Can the mandatory isolation predict changes in mental health due to COVID-19 lockdown after accounting for an individual’s pre-existing resilience?
I carried out a hierarchical multiple regression. Please see the attach results that need to be written up and interpreted. I have also attached a piece of work (labelled old work) (old work which is much shorter) please use it for guidance / format and style write up.
I have attached the results that need interpreting.
When I look at the results, it looks like there are a few significants, and that participants did get more depressed. Looking at the negative values.
Can you mention the ceiling effect / floor effect if neccessary
Bit of background:
I used the DASS-21 (depression, anxiety stress scale – they are being viewed as one) to measure mental health. Participants were asked to answer retrospectively pre government-enforced lockdown and during COVID-19. The change score was calculated to carry out the analysis. To see if participants mental health got worse (criterion variable)
Participants were asked to retrospectively answer the brief resilience scale pre-government-enforced lockdown. (predictor-controlled variable)
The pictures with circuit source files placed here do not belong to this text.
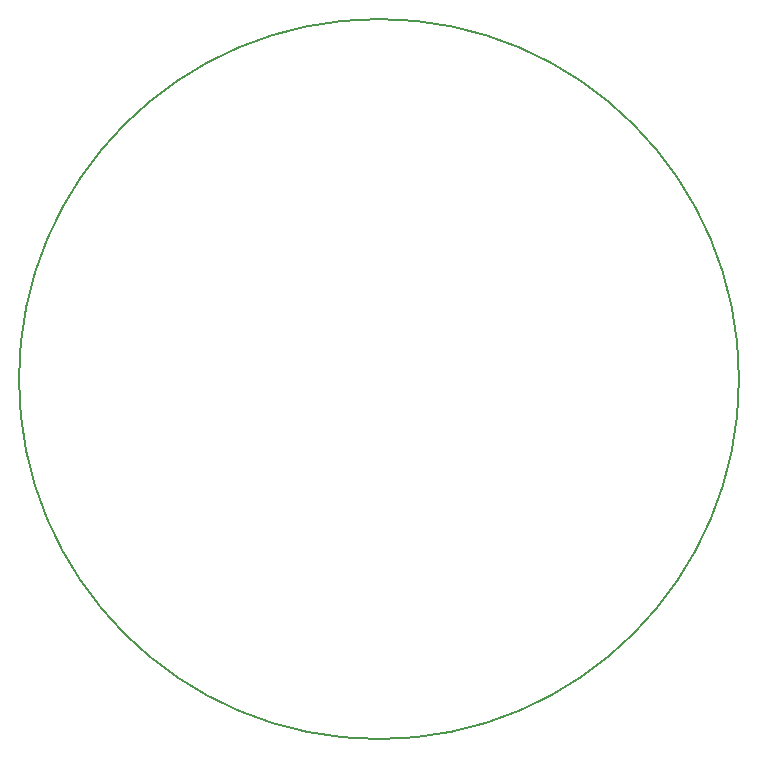
<source format=gbr>
G04 #@! TF.GenerationSoftware,KiCad,Pcbnew,5.0.0+dfsg1-1~bpo9+1*
G04 #@! TF.CreationDate,2018-12-28T11:25:29+01:00*
G04 #@! TF.ProjectId,receive_v1_1,726563656976655F76315F312E6B6963,rev?*
G04 #@! TF.SameCoordinates,Original*
G04 #@! TF.FileFunction,Profile,NP*
%FSLAX46Y46*%
G04 Gerber Fmt 4.6, Leading zero omitted, Abs format (unit mm)*
G04 Created by KiCad (PCBNEW 5.0.0+dfsg1-1~bpo9+1) date Fri Dec 28 11:25:29 2018*
%MOMM*%
%LPD*%
G01*
G04 APERTURE LIST*
%ADD10C,0.152400*%
G04 APERTURE END LIST*
D10*
X148266050Y-104897000D02*
G75*
G03X148266050Y-104897000I-30480000J0D01*
G01*
M02*

</source>
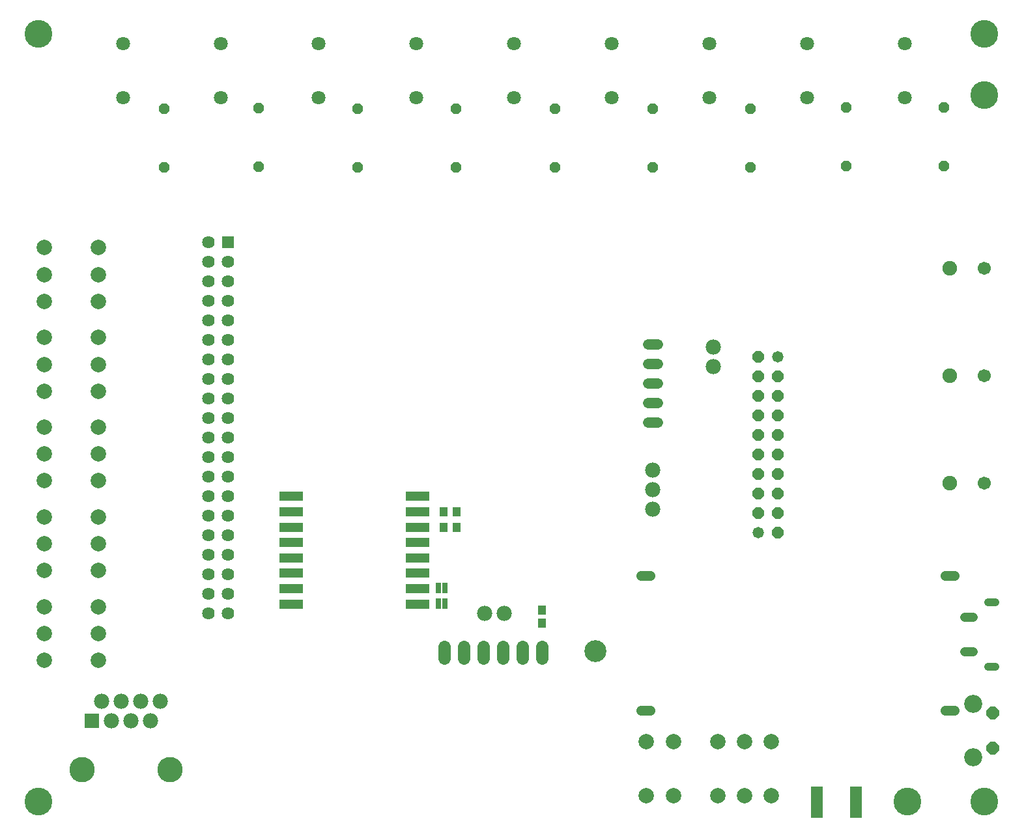
<source format=gbs>
G04 EAGLE Gerber RS-274X export*
G75*
%MOMM*%
%FSLAX34Y34*%
%LPD*%
%INSoldermask Bottom*%
%IPPOS*%
%AMOC8*
5,1,8,0,0,1.08239X$1,22.5*%
G01*
%ADD10C,3.601600*%
%ADD11C,1.981200*%
%ADD12C,1.320800*%
%ADD13C,1.801600*%
%ADD14C,1.701600*%
%ADD15C,1.901600*%
%ADD16R,1.981200X1.981200*%
%ADD17C,3.301600*%
%ADD18P,1.759533X8X112.500000*%
%ADD19C,2.349500*%
%ADD20R,3.101600X1.301600*%
%ADD21C,2.001600*%
%ADD22C,1.051600*%
%ADD23C,1.201600*%
%ADD24C,1.473200*%
%ADD25P,1.594577X8X112.500000*%
%ADD26P,1.594577X8X292.500000*%
%ADD27R,1.625600X4.165600*%
%ADD28C,2.851600*%
%ADD29R,1.625600X1.625600*%
%ADD30C,1.625600*%
%ADD31R,1.101600X1.201600*%
%ADD32C,1.625600*%
%ADD33R,0.736600X1.371600*%
%ADD34C,1.301600*%
%ADD35P,1.429621X8X112.500000*%


D10*
X1259500Y1028500D03*
X29500Y1028500D03*
X29500Y29500D03*
X1259500Y29500D03*
X1259500Y948500D03*
X1159500Y29500D03*
D11*
X906986Y620942D03*
X906986Y595542D03*
D12*
X834648Y624440D02*
X822456Y624440D01*
X822456Y599040D02*
X834648Y599040D01*
X834648Y573640D02*
X822456Y573640D01*
X822456Y548240D02*
X834648Y548240D01*
X834648Y522840D02*
X822456Y522840D01*
D13*
X139700Y1015376D03*
X139700Y945376D03*
X266700Y1015376D03*
X266700Y945376D03*
X393700Y1015376D03*
X393700Y945376D03*
D11*
X828424Y460555D03*
X828424Y435155D03*
X828424Y409755D03*
D14*
X1259355Y723204D03*
D15*
X1214355Y723204D03*
D13*
X774700Y1015376D03*
X774700Y945376D03*
X647700Y1015376D03*
X647700Y945376D03*
X520700Y1015376D03*
X520700Y945376D03*
X901700Y1015376D03*
X901700Y945376D03*
X1028700Y1015376D03*
X1028700Y945376D03*
X1155700Y1015376D03*
X1155700Y945376D03*
D14*
X1259355Y583504D03*
D15*
X1214355Y583504D03*
D14*
X1259355Y443804D03*
D15*
X1214355Y443804D03*
D11*
X187745Y160550D03*
X175045Y135150D03*
X162345Y160550D03*
X136945Y160550D03*
X111545Y160550D03*
X149645Y135150D03*
X124245Y135150D03*
D16*
X98845Y135150D03*
D17*
X86145Y71650D03*
X200445Y71650D03*
D18*
X1270020Y99535D03*
X1270020Y144747D03*
D19*
X1245128Y87089D03*
X1245128Y157193D03*
D20*
X358333Y286716D03*
X358333Y306716D03*
X358333Y326716D03*
X358333Y346716D03*
X358333Y366716D03*
X358333Y386716D03*
X358333Y406716D03*
X358333Y426716D03*
X522333Y286716D03*
X522333Y306716D03*
X522333Y326716D03*
X522333Y346716D03*
X522333Y366716D03*
X522333Y386716D03*
X522333Y406716D03*
X522333Y426716D03*
D21*
X37337Y750150D03*
X107337Y750150D03*
X37337Y715150D03*
X107337Y715150D03*
X37337Y680150D03*
X107337Y680150D03*
X37337Y633310D03*
X107337Y633310D03*
X37337Y598310D03*
X107337Y598310D03*
X37337Y563310D03*
X107337Y563310D03*
X819971Y37390D03*
X819971Y107390D03*
X854971Y37390D03*
X854971Y107390D03*
D22*
X1264180Y288893D02*
X1273680Y288893D01*
X1273680Y205393D02*
X1264180Y205393D01*
D23*
X1244430Y224893D02*
X1233430Y224893D01*
X1233430Y269393D02*
X1244430Y269393D01*
D24*
X965200Y379730D03*
D25*
X990600Y379730D03*
X965200Y405130D03*
X990600Y405130D03*
X965200Y430530D03*
X990600Y430530D03*
X965200Y455930D03*
X990600Y455930D03*
X965200Y481330D03*
X990600Y481330D03*
D24*
X990600Y608330D03*
D26*
X965200Y608330D03*
X990600Y582930D03*
X965200Y582930D03*
X990600Y557530D03*
X965200Y557530D03*
X990600Y532130D03*
X965200Y532130D03*
X990600Y506730D03*
X965200Y506730D03*
D27*
X1041831Y29274D03*
X1092631Y29274D03*
D28*
X753442Y225878D03*
D29*
X276142Y757178D03*
D30*
X250724Y757312D03*
X276124Y731912D03*
X250724Y731912D03*
X276124Y706512D03*
X250724Y706512D03*
X276124Y681112D03*
X250724Y681112D03*
X276124Y655712D03*
X250724Y655712D03*
X276124Y630312D03*
X250724Y630312D03*
X276124Y604912D03*
X250724Y604912D03*
X276124Y579512D03*
X250724Y579512D03*
X276124Y554112D03*
X250724Y554112D03*
X276124Y528712D03*
X250724Y528712D03*
X276124Y503312D03*
X250724Y503312D03*
X276124Y477912D03*
X250724Y477912D03*
X276124Y452512D03*
X250724Y452512D03*
X276124Y427112D03*
X250724Y427112D03*
X276124Y401712D03*
X250724Y401712D03*
X276124Y376312D03*
X250724Y376312D03*
X276124Y350912D03*
X250724Y350912D03*
X276124Y325512D03*
X250724Y325512D03*
X276124Y300112D03*
X250724Y300112D03*
X276124Y274712D03*
X250724Y274712D03*
D21*
X37337Y517030D03*
X107337Y517030D03*
X37337Y482030D03*
X107337Y482030D03*
X37337Y447030D03*
X107337Y447030D03*
X37337Y400190D03*
X107337Y400190D03*
X37337Y365190D03*
X107337Y365190D03*
X37337Y330190D03*
X107337Y330190D03*
X37337Y283350D03*
X107337Y283350D03*
X37337Y248350D03*
X107337Y248350D03*
X37337Y213350D03*
X107337Y213350D03*
D31*
X556650Y386080D03*
X573650Y386080D03*
D11*
X609600Y274320D03*
X635000Y274320D03*
D32*
X557530Y231140D02*
X557530Y215900D01*
X582930Y215900D02*
X582930Y231140D01*
X608330Y231140D02*
X608330Y215900D01*
X633730Y215900D02*
X633730Y231140D01*
X659130Y231140D02*
X659130Y215900D01*
X684530Y215900D02*
X684530Y231140D01*
D31*
X556650Y406400D03*
X573650Y406400D03*
X684530Y279010D03*
X684530Y262010D03*
D21*
X912420Y37390D03*
X912420Y107390D03*
X947420Y37390D03*
X947420Y107390D03*
X982420Y37390D03*
X982420Y107390D03*
D33*
X558220Y287020D03*
X549220Y287020D03*
X549220Y307340D03*
X558220Y307340D03*
D34*
X813150Y323850D02*
X825150Y323850D01*
X1208150Y323850D02*
X1220150Y323850D01*
X825150Y148850D02*
X813150Y148850D01*
X1208150Y148850D02*
X1220150Y148850D01*
D35*
X193040Y854710D03*
X193040Y930910D03*
X316230Y855153D03*
X316230Y931353D03*
X444500Y854710D03*
X444500Y930910D03*
X572770Y854710D03*
X572770Y930910D03*
X701040Y854710D03*
X701040Y930910D03*
X828040Y854710D03*
X828040Y930910D03*
X955040Y854710D03*
X955040Y930910D03*
X1079500Y855980D03*
X1079500Y932180D03*
X1206500Y855980D03*
X1206500Y932180D03*
M02*

</source>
Participants were asked to answer isolation questions I created retrospectively to during the enforced lockdown. (predictor variables)
Within the word count I have included wording for the hypothesis to be done. I messaged the site and they said that was fine (200 words roughly)
The first hypothesis I was thinking is below.
The model hypothesis is that changes in mental health due to the Covid-19 lockdown can be predicted by specific aspects of self-perceived experiences of social isolation (daily routine, exercise, physical contact and shopping) after taking into consideration participants’ pre-existing levels of resilience.
Can you please help with two more? (roughly please 200 words for the hypothesis) It would be great if the hypotheses can be significant, and that they are reflected in the results (that’s if of course some of the results are).